● Records for this task:

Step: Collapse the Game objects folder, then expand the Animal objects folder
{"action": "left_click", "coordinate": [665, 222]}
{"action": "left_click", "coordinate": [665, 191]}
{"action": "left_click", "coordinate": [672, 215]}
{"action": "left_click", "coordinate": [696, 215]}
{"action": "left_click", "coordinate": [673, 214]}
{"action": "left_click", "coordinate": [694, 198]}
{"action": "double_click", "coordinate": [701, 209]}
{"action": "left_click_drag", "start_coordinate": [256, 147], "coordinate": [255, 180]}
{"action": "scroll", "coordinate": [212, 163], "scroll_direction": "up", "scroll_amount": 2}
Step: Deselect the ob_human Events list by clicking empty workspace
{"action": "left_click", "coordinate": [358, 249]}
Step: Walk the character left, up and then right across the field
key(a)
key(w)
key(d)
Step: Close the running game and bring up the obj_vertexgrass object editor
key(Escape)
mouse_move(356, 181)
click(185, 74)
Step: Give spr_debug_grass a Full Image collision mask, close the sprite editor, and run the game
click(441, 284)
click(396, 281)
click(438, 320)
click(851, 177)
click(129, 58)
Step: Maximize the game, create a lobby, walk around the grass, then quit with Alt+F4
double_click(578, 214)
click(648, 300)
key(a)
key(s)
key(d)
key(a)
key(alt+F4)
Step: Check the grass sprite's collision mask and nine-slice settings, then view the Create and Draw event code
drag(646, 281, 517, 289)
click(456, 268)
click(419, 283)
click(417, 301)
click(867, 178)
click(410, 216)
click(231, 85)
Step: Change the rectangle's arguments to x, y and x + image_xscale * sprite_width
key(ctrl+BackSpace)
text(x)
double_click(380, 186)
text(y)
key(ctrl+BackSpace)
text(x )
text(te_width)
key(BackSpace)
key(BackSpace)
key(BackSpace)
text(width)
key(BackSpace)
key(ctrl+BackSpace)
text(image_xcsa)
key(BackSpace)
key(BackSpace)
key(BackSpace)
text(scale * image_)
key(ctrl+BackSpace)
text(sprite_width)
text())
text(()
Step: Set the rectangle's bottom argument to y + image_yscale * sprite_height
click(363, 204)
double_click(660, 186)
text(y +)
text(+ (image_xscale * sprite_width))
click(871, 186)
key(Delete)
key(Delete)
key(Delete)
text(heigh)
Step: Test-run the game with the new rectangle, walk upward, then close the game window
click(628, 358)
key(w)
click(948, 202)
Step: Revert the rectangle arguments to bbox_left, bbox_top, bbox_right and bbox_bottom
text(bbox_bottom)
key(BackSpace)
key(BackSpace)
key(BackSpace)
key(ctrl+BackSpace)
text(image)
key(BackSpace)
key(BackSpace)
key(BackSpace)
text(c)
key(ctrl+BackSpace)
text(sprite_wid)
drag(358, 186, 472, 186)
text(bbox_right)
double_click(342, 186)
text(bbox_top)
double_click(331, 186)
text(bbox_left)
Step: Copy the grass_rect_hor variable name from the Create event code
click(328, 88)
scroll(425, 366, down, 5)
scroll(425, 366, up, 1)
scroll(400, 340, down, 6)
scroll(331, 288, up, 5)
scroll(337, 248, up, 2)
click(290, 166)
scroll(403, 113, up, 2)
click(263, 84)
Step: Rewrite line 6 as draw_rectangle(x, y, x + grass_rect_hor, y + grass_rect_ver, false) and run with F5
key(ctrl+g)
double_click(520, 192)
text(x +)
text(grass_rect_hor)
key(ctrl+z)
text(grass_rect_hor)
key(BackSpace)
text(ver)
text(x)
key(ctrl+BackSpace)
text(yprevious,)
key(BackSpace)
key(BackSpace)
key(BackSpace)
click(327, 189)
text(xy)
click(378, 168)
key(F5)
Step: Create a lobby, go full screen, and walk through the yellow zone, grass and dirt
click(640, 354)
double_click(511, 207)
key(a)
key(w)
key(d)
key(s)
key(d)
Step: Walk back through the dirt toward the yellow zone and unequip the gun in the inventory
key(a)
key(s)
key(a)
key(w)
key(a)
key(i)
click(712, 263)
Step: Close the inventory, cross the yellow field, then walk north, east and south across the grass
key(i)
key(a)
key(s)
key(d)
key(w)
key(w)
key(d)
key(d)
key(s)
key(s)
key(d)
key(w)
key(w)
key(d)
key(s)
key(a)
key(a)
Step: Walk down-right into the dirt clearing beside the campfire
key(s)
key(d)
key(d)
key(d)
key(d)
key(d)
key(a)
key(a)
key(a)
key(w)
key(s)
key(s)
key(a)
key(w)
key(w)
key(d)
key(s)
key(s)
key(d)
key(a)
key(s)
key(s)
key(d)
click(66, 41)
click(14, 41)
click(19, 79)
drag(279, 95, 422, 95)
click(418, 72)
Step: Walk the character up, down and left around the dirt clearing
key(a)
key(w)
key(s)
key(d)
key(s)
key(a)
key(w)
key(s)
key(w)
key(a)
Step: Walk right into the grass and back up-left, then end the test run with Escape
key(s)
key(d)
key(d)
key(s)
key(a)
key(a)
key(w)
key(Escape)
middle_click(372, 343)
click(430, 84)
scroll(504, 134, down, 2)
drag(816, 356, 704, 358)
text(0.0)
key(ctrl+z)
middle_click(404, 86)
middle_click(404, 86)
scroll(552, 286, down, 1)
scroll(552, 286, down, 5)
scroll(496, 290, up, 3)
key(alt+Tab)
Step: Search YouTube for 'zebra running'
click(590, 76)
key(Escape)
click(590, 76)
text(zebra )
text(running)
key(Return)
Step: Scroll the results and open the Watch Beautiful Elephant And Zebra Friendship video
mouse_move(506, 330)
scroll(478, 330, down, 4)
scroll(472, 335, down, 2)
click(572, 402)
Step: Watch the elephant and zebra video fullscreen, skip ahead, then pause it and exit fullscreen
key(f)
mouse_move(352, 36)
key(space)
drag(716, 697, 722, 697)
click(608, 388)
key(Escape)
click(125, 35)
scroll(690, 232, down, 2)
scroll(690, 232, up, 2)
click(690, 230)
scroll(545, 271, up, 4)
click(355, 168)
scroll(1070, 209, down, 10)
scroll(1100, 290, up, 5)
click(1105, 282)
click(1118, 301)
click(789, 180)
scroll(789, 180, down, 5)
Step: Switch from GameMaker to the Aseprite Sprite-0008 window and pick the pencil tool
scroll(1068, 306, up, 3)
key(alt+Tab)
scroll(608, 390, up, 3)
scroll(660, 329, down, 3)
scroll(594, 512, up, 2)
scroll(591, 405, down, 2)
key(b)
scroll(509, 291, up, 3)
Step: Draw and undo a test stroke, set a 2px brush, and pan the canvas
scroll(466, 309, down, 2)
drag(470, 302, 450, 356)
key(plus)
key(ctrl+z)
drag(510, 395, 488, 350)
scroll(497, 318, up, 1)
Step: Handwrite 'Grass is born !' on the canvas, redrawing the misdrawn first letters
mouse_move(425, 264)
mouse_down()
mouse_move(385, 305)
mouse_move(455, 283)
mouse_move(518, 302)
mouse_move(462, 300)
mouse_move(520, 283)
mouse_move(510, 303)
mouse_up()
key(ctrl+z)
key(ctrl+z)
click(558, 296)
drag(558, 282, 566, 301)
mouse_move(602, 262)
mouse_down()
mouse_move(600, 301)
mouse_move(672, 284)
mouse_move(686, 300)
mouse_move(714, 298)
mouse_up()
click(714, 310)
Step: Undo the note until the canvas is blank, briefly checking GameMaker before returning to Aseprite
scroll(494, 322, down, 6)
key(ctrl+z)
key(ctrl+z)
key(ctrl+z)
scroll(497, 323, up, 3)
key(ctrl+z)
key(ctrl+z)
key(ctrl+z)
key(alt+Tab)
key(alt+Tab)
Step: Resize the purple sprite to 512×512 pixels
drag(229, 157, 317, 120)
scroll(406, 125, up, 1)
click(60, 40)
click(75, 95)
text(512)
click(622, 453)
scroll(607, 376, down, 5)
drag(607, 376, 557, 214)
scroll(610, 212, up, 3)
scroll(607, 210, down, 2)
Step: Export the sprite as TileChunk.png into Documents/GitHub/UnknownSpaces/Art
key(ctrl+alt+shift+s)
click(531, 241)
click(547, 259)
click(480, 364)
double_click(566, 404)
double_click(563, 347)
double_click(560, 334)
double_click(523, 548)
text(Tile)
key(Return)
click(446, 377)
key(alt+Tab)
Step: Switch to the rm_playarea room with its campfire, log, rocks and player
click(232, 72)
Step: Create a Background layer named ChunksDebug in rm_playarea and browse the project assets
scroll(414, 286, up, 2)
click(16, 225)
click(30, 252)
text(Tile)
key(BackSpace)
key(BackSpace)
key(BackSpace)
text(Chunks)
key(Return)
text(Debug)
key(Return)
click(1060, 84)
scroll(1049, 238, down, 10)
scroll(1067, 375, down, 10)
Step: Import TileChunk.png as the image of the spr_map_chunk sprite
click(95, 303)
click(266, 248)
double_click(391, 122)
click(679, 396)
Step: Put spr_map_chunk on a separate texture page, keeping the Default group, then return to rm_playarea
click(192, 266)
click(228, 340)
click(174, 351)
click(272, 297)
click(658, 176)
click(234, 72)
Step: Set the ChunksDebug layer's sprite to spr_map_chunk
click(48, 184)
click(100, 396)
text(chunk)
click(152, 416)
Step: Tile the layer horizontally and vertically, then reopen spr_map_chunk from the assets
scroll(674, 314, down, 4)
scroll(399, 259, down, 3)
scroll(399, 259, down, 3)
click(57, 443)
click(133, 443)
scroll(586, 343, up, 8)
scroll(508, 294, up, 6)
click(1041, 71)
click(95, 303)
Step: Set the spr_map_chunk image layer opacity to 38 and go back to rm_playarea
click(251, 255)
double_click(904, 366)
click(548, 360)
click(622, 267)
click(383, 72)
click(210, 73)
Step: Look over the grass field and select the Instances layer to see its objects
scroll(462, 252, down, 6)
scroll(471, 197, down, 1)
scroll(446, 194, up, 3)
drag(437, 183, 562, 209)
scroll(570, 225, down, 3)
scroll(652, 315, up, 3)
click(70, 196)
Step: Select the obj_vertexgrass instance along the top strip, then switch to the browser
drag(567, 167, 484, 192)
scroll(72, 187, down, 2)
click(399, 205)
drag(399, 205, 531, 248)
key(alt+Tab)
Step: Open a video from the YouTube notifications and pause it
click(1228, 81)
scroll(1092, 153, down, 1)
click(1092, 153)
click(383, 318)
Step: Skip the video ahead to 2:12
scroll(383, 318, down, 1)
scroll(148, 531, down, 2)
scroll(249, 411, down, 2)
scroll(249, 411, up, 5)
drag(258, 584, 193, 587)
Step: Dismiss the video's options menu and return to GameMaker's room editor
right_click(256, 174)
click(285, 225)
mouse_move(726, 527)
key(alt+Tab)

● Your goal: Reproduce exactly the first line of the listing and every line after it, through the one containing "click(185, 74)". Nothing else belongs in the output.

● Finished exercise:
Step: Collapse the Game objects folder, then expand the Animal objects folder
{"action": "left_click", "coordinate": [665, 222]}
{"action": "left_click", "coordinate": [665, 191]}
{"action": "left_click", "coordinate": [672, 215]}
{"action": "left_click", "coordinate": [696, 215]}
{"action": "left_click", "coordinate": [673, 214]}
{"action": "left_click", "coordinate": [694, 198]}
{"action": "double_click", "coordinate": [701, 209]}
{"action": "left_click_drag", "start_coordinate": [256, 147], "coordinate": [255, 180]}
{"action": "scroll", "coordinate": [212, 163], "scroll_direction": "up", "scroll_amount": 2}
Step: Deselect the ob_human Events list by clicking empty workspace
{"action": "left_click", "coordinate": [358, 249]}
Step: Walk the character left, up and then right across the field
key(a)
key(w)
key(d)
Step: Close the running game and bring up the obj_vertexgrass object editor
key(Escape)
mouse_move(356, 181)
click(185, 74)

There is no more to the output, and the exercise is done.